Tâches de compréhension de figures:
_ _ _ _ _
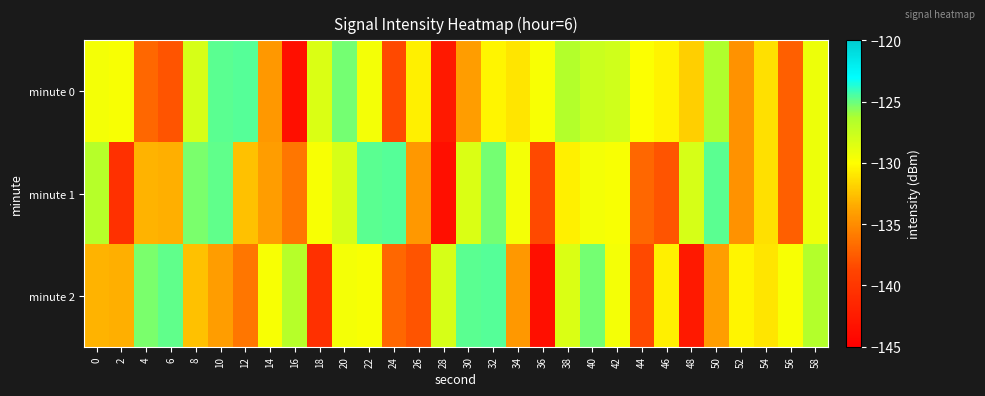

Which category has the lowest value across all series?

16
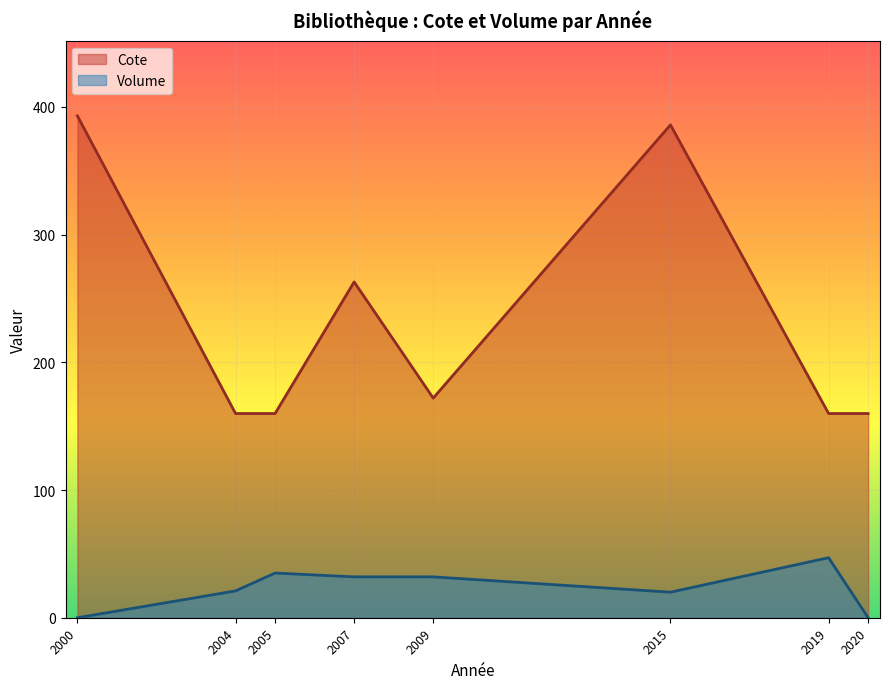

How many distinct data groups are displayed?

2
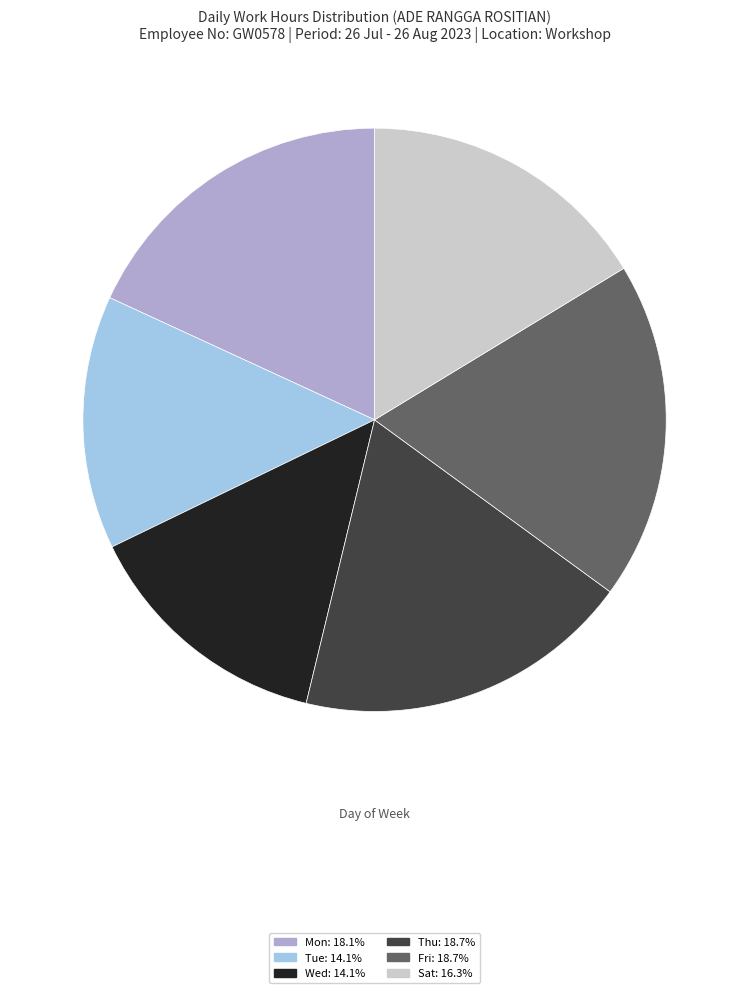

Does any single category account for the majority?

No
_ _ _ _ _
**ÉNONCÉ DU PROBLÈME**:
Peux-tu recopier mot pour mot toutes les entrées ci-dessus, en laissant de côté les images ?

**SOLUTION PROPOSÉE**:
Which category has the lowest value across all series?

16

How many distinct data groups are displayed?

2

Does any single category account for the majority?

No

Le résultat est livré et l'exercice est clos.